The concrete sounds of the skin are assigned to seven basic emotional patterns, each of which is introduced by an intake of breath. In order of appearance, they are: tenderness, playfulness, desire, passion, doubt, anger, fear. The corresponding skin sounds are: long, gentle stroking of hands across skin (tenderness); short rhythmic sounds of hands rubbing against each other and bodies stroking against each other (playfulness); biting, kissing and tight embrace with wet body (desire); violent rubbing, sticking, slapping and hitting with hair (passion); scratching and rubbing hair (doubt); struggling with fingers, hand to hand fighting, pushing and hitting (anger); shivering and startled jumping (fear).

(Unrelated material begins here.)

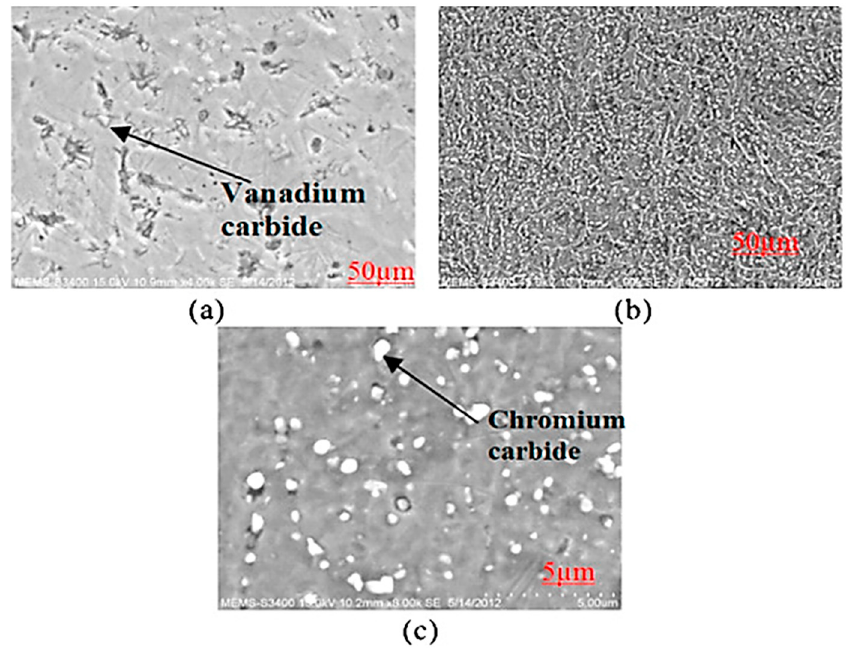
Figure 5. SEM images of CPM 9V: ( a ) deposition zone, ( b ) interface zone, ( c ) HAZ [78].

Sounds of the skin – mainly extremely quiet, microscopic body and skin sounds whose volume was amplified to unusual levels for this composition – are juxtaposed with a body of sound consisting entirely of bowed instruments, centred around a large string ensemble. The sound composition is flanked by two canon-like compositions for string ensemble whose evocative, incantatory character awakens the desire for physical union. Around the middle of the piece, another short canon marks the turning point in the development of the relationship. The string ensemble is accompanied by low volume bowed tones on waterphones, gongs, singing bowls, monochords, bowed psalteries and metal sheets. These are played together with the string ensemble, which sometimes contributes noise-like textures and atonal clusters. The bowed sounds form a counterpoint to the ‘rough’ sounds of the skin: the latter remain on the surface, denoting the exterior, while the sustained tonal sounds ‘get under the listener’s skin’, denoting the interior and describing the inner world of the two characters. The skin sounds stand for intimacy, closeness and motion, while the bowed sounds give an impression of expansiveness, establishing more of a static space whose tone and pitch changes gradually. The extended range of bowed instruments transcends the bodies’ acoustic topography, which shines through dimly in the sustained bowed sounds. The related mode of sound production – sounds are coaxed from an instrument by rubbing (or bowing) – points to the idea of various emotional qualities of touch resonating differently within us: the slow stroking of hands on skin merges imperceptibly with atonal noise from the violins; the rubbing sound of a tight embrace is continued in bowed and rubbed sheet metal. In such combinations, the bowed instruments seem more familiar than the isolated and amplified skin sounds, whose directness makes them seem strange and courser than we experience them in reality.

The third element of the composition consists of sounds from nature that place the piece against a backdrop of autumn. The slightest of breezes, migratory birds flying overhead, falling leaves, drops of water on skin and freezing rain remind us of the season associated with the idea of falling. Clothes slide down bodies, two people meet, exposed and naked, to go right to their own limits. Similarly, autumn can be seen to stand for nakedness and the revelation of hidden secrets – the leaves fall from the trees, nature puts off its finery and shows its dark side. The musical structures also refer to the idea of falling: the first two canon-like compositions descend from the higher to the lower registers. As the piece progresses, there is a struggle between falling and rising movements, with the last canon winding its way from the depths into the high registers, contrasting the pessimistic conclusion, as the encounter between the two people ends in isolation, with a gentle sign of hope.